第5章 白雲編

         27.赤い記念碑(2)

 自宅療養を終えた秀は、11月第三週の月曜日から登校を再開した。
 約一ヶ月半ぶりに教室に顔を見せた秀に、クラスメートたちが口々に、
「おお虹、もう大丈夫なのか?」
「手術大変だったな。」
などとお見舞いや激励の言葉をかけてくれた。
 教室での秀の席は、相変わらず丈ととなり合わせで、教壇の真ん前である。
 授業の科目が変わるたびに、その教科の担当教師が「おっ?」という顔をして秀を見たり、話しかけてきたりするのが、ちょっと照れくさかった。

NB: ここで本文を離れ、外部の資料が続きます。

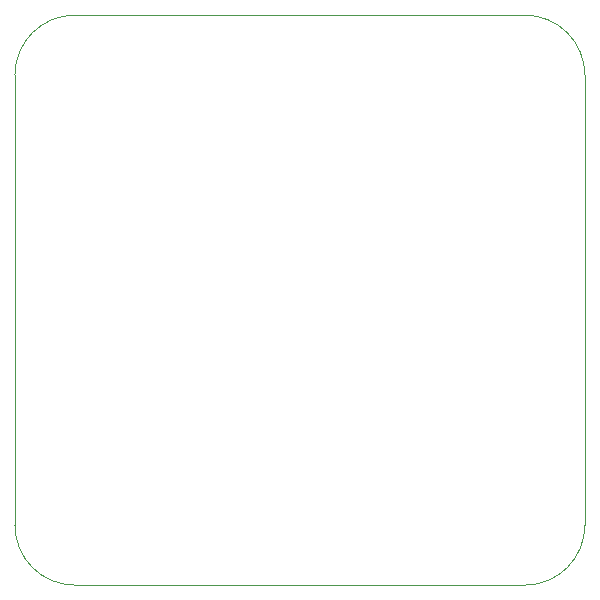
<source format=gbr>
G04 #@! TF.GenerationSoftware,KiCad,Pcbnew,(5.0.2)-1*
G04 #@! TF.CreationDate,2019-03-12T22:47:50+00:00*
G04 #@! TF.ProjectId,crazy-proto - SOT23 - Hex,6372617a-792d-4707-926f-746f202d2053,1.0*
G04 #@! TF.SameCoordinates,Original*
G04 #@! TF.FileFunction,Profile,NP*
%FSLAX46Y46*%
G04 Gerber Fmt 4.6, Leading zero omitted, Abs format (unit mm)*
G04 Created by KiCad (PCBNEW (5.0.2)-1) date 12/03/2019 22:47:50*
%MOMM*%
%LPD*%
G01*
G04 APERTURE LIST*
%ADD10C,0.100000*%
G04 APERTURE END LIST*
D10*
X161798000Y-117094000D02*
G75*
G02X156718000Y-122174000I-5080000J0D01*
G01*
X118618000Y-122174000D02*
G75*
G02X113538000Y-117094000I0J5080000D01*
G01*
X113538000Y-78994000D02*
G75*
G02X118618000Y-73914000I5080000J0D01*
G01*
X156718000Y-73914000D02*
G75*
G02X161798000Y-78994000I0J-5080000D01*
G01*
X113538000Y-117094000D02*
X113538000Y-78994000D01*
X156718000Y-122174000D02*
X118618000Y-122174000D01*
X161798000Y-78994000D02*
X161798000Y-117094000D01*
X118618000Y-73914000D02*
X156718000Y-73914000D01*
M02*

</source>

 放課後、秀は丈、浩二、次郎を演劇部室に呼んだ。同じクラスで席がとなりの丈は、すでに散々会話を交しているので別として、浩二も次郎も、
「体は大丈夫か?」
「顔色は悪くなさそうだな。」
と、秀の顔を見て笑顔を見せた。
 病室以外で久々に四人で集まる雰囲気は、やはり格別のものがあった。
 多少の雑談をした後、秀は三人に向かって、数日前から考えていた計画を話し始めた。
「実は、みんなに提案というか、頼みがあるんだけど。」
 秀の妙な切り出し方に、三人ともいぶかしげな表情を見せる。
「なんだい、急に改まって。」
浩二が先をうながす。秀は下を向いて、ちょっと間をあけてから思い切って口を開いた。
「受験も迫っているこんな時期になんだ、と思うかもしれないけど。」
「うん?」
「T.A.D.の写真撮影をしたいんだよ。」
「写真撮影だって?」
 丈、浩二、次郎は顔を見合わせた。
「写真撮るだけなら、たいした手間じゃないだろう。」
次郎が首をかしげて言う。
「いや、ただ写真撮るだけじゃなくて、今年のベンチャーズのツアーみたいなセットを組んで、ステージ写真を撮りたいんだよ。」
「なんだって!」
 すでに秀の顔を見ていた三人ではあったが、さらに視線を集中して、秀の話に耳を傾けた。
「俺、どうしても赤いテレキャスターで、何か記念を残しておきたいんだよ。6月のコンサートではテレキャスターを使わなかったからね。」
 秀は三人の顔を代わる代わる見ながら、真剣な表情で話す。
「受験もみんなの状況によっては3月の卒業式ギリギリまで延びるだろうし、その後でコンサートをやるのは無理だもんな。だけど、記念撮影ならなんとかなると思って。」
 じっと腕組みをして聞いていた次郎が、首を横に振った。
「今、そんな事をしている場合じゃないだろう。やるなら、受験が終わった後にするべきだよ。」
「ハカセのいう事はもっともだと思う。でも俺、思い立ったらもうダメなんだ。みんなには迷惑かけないように、準備は俺一人でやるから。みんなは当日、顔を出してくれるだけでいいんだ。」
 すると丈が、
「そんな病み上がりの体で、ベンチャーズのステージみたいなセットをどうやって組むんだよ。」
と苦笑いする。
「まあ、なんとかなるよ。」
そう言い張る秀の肩を、丈は右手でポンポンと叩いた。
「わかった、わかった、俺もやるよ。どうせ1日24時間勉強している訳じゃないんだ。それに、本格的なステージ・セットを組んで写真を撮るってのは、すごく面白そうだし。」
「まあ、気晴らしにもちょうどいいかな。」
浩二も笑顔で乗ってきた。
 次郎は、最後まで腕組みを解かずにいたが、丈と浩二の意見を聞くと、
「よし、やろう。だが、一つだけ条件がある。」
と、人差し指を立てて、右手を真直ぐ突き出した。
「やるなら、期末試験が終った後だ。」
 これには秀も大きくうなずいた。
 かくして、T.A.D.の記念撮影会が、12月15日の日曜日に行なわれる事になったのである。